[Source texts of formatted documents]
════

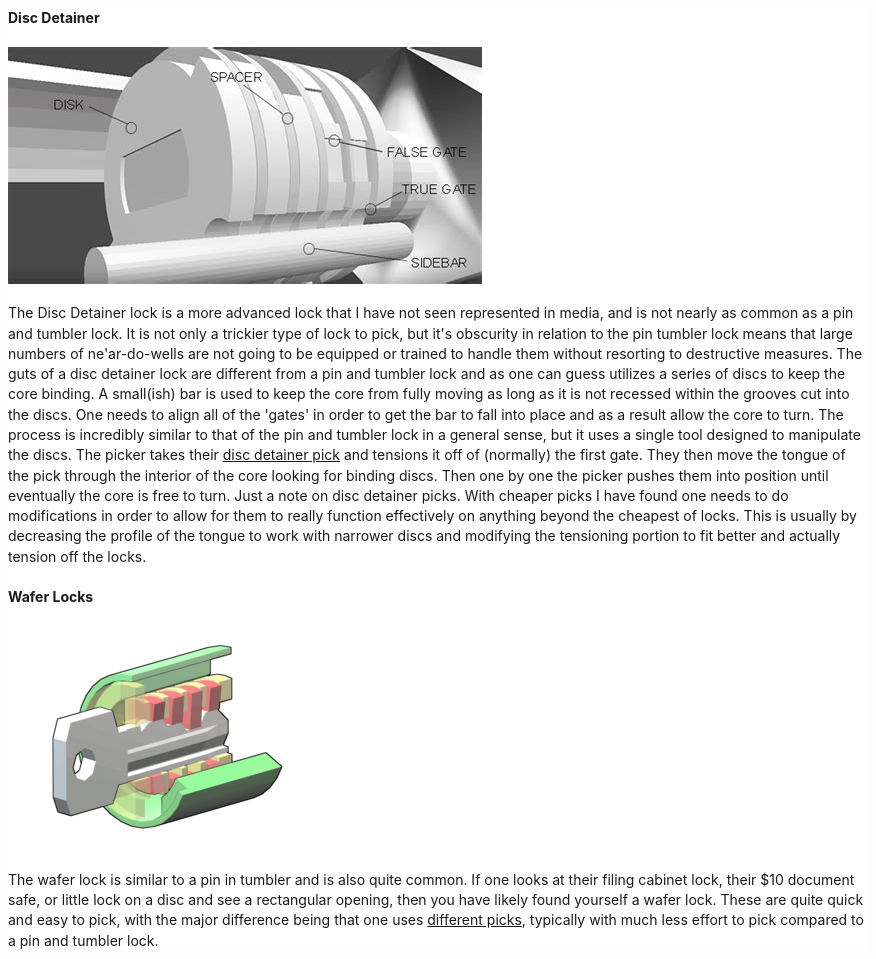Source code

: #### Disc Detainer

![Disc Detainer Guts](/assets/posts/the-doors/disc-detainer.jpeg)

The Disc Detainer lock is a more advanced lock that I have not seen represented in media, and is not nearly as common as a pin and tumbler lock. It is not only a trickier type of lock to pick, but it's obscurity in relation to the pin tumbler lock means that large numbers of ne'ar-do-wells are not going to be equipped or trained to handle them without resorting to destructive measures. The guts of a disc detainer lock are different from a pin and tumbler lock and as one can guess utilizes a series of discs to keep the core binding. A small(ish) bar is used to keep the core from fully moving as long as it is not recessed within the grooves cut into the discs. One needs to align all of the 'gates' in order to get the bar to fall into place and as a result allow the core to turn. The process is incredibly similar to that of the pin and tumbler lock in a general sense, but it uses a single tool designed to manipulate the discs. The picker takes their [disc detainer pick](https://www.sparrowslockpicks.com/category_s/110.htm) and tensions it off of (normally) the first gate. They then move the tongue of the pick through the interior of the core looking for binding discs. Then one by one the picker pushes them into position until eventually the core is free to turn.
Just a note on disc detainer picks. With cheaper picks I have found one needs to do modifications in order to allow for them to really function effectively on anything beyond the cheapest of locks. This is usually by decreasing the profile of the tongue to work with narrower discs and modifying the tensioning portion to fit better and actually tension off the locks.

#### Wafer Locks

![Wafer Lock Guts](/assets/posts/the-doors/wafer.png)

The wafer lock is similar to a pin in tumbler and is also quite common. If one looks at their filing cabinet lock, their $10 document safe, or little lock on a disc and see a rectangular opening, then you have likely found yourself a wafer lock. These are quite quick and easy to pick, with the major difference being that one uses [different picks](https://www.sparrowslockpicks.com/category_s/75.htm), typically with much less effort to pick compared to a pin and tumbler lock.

════

EXERCISE DIRECTIONS
Lay out each line of the entries above as a JSON list of strings, one string per line. Omit blank lines and the pictures.

REPLY TO THE TASK
[
  "Source code",
  ": #### Disc Detainer",
  "![Disc Detainer Guts](/assets/posts/the-doors/disc-detainer.jpeg)",
  "The Disc Detainer lock is a more advanced lock that I have not seen represented in media, and is not nearly as common as a pin and tumbler lock. It is not only a trickier type of lock to pick, but it's obscurity in relation to the pin tumbler lock means that large numbers of ne'ar-do-wells are not going to be equipped or trained to handle them without resorting to destructive measures. The guts of a disc detainer lock are different from a pin and tumbler lock and as one can guess utilizes a series of discs to keep the core binding. A small(ish) bar is used to keep the core from fully moving as long as it is not recessed within the grooves cut into the discs. One needs to align all of the 'gates' in order to get the bar to fall into place and as a result allow the core to turn. The process is incredibly similar to that of the pin and tumbler lock in a general sense, but it uses a single tool designed to manipulate the discs. The picker takes their [disc detainer pick](https://www.sparrowslockpicks.com/category_s/110.htm) and tensions it off of (normally) the first gate. They then move the tongue of the pick through the interior of the core looking for binding discs. Then one by one the picker pushes them into position until eventually the core is free to turn.",
  "Just a note on disc detainer picks. With cheaper picks I have found one needs to do modifications in order to allow for them to really function effectively on anything beyond the cheapest of locks. This is usually by decreasing the profile of the tongue to work with narrower discs and modifying the tensioning portion to fit better and actually tension off the locks.",
  "#### Wafer Locks",
  "![Wafer Lock Guts](/assets/posts/the-doors/wafer.png)",
  "The wafer lock is similar to a pin in tumbler and is also quite common. If one looks at their filing cabinet lock, their $10 document safe, or little lock on a disc and see a rectangular opening, then you have likely found yourself a wafer lock. These are quite quick and easy to pick, with the major difference being that one uses [different picks](https://www.sparrowslockpicks.com/category_s/75.htm), typically with much less effort to pick compared to a pin and tumbler lock."
]